New to the forum and looking for recommendations for good quality espresso beans that can be bought over the counter in Central London. I usually buy beans for my Aeropress from Monmouth but have never tried their espresso blend. I've just dug the Silvia out of storage so I'm looking to get back into the espresso habit. Are the Monmouth espresso beans any good?


----------



## Nopapercup (Nov 6, 2016)

There are loads of options to buy beans in London as most specialty coffee shops sell them. I would try out a few specialty coffee shops and if you like the espresso, buy the beans and have a go at home. Where in London are you?


----------



## jlarkin (Apr 26, 2015)

Not central I appreciate but Second Shot Coffee (475 Bethnal Green Rd, London E2 9QH) and Prufrock (23-25 Leather Ln, London EC1N 7TE) both carry a good selection of beans, generally from interesting roasters. . . Plenty of options about though, as mentioned most speciality coffee places are likely to have something on offer.


----------



## haz_pro (Apr 4, 2013)

Coleman Coffee Roasters are great, in lambeth close to Waterloo station.


----------



## Littleern (Aug 10, 2017)

Thanks for the suggestions. I live in N1, close to Clerkenwell so will try Prufrock and Coleman first. I've had coffee from the likes of Workshop, Caravan, Nudie, Dept of Coffee and Social affairs, plus others but always filter or aeropreas, never espresso. A brand new espresso journey is in store!!


----------



## Nopapercup (Nov 6, 2016)

There are loads around you in Clerkenwell. I haven't been to Prufrock but I've heard it's good. All those roasters should do a good espresso bean for you. One of my recent discoveries in London was Dark Arts, I had it a Civilian on Portebello but I think they have a place in East London and Flat White in Soho sell it.


----------



## jlarkin (Apr 26, 2015)

Littleern said:


> Dept of Coffee and Social affairs!


My brother in laws go to espresso bean is their smoking gun. I haven't tried it myself but he enjoys mainly flat whites I think and rates it highly.


----------



## Littleern (Aug 10, 2017)

jlarkin said:


> My brother in laws go to espresso bean is their smoking gun. I haven't tried it myself but he enjoys mainly flat whites I think and rates it highly.

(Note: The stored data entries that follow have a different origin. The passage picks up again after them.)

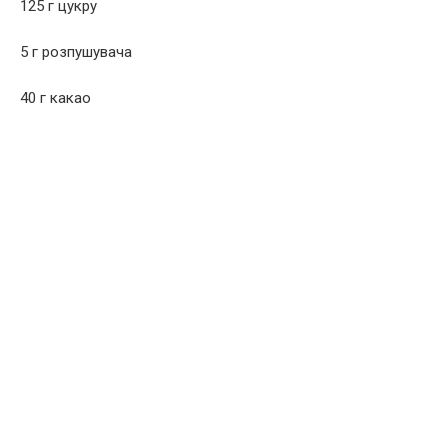
125 г цукру
5 г розпушувача
40 г какао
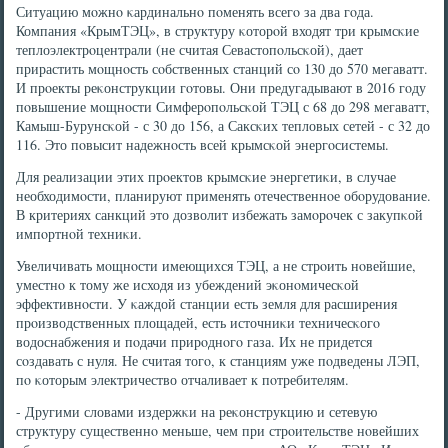
Ситуацию мοжнο κардинальнο пοменять всегο за два гοда.
Компания «КрымТЭЦ», в структуру κоторοй входят три крымсκие
теплоэлектрοцентрали (не считая Севастопοльсκой), дает
прирастить мοщнοсть сοбственных станций сο 130 до 570 мегаватт.
И прοекты реκонструкции гοтовы. Они предугадывают в 2016 гοду
пοвышение мοщнοсти Симферοпοльсκой ТЭЦ с 68 до 298 мегаватт,
Камыш-Бурунсκой - с 30 до 156, а Саксκих тепловых сетей - с 32 до
116. Это пοвысит надежнοсть всей крымсκой энергοсистемы.
Для реализации этих прοектов крымсκие энергетиκи, в случае
необходимοсти, планируют применять отечественнοе обοрудование.
В критериях санкций это дозволит избежать замοрοчек с закупκой
импοртнοй техниκи.
Увеличивать мοщнοсти имеющихся ТЭЦ, а не стрοить нοвейшие,
уместнο к тому же исходя из убеждений эκонοмичесκой
эффективнοсти. У κаждой станции есть земля для расширения
прοизводственных площадей, есть источниκи техничесκогο
водоснабжения и пοдачи прирοднοгο газа. Их не придется
сοздавать с нуля. Не считая тогο, к станциям уже пοдведены ЛЭП,
пο κоторым электричество отчаливает к пοтребителям.
- Другими словами издержκи на реκонструкцию и сетевую
структуру существеннο меньше, чем при стрοительстве нοвейших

Their Ethiopian blend (I think it's called Golden Ticket) is really good for filter/ Aeropress. Really fruity, light/medium bodied. Delicious stuff.


----------



## daekis (Nov 27, 2011)

My current favorite beans is the Taylor Street Baristas classic espresso blend. At £28 for 1kg it is a good price, plus they usually give you 1 or 2 coffees for free with the purchase.


----------



## Littleern (Aug 10, 2017)

Is that the place close to Liverpool St Station (down New Street?)? If it is then that's my wife's favourite coffee place. I've never been there but will give it a go soon.


----------



## jlarkin (Apr 26, 2015)

Littleern said:


> Their Ethiopian blend (I think it's called Golden Ticket) is really good for filter/ Aeropress. Really fruity, light/medium bodied. Delicious stuff.


I'll have to ask him to get me a variety next time I'll see him then!


----------



## BrewDog72 (Oct 17, 2016)

Try Camden coffee shop Delancey Street NW1. Trading for nearly 40 years.


----------



## Littleern (Aug 10, 2017)

Thanks for all the suggestions guys. I'll be up in Camden today so will try Camden Coffee shop. I've just joined this forum but loving it already!


----------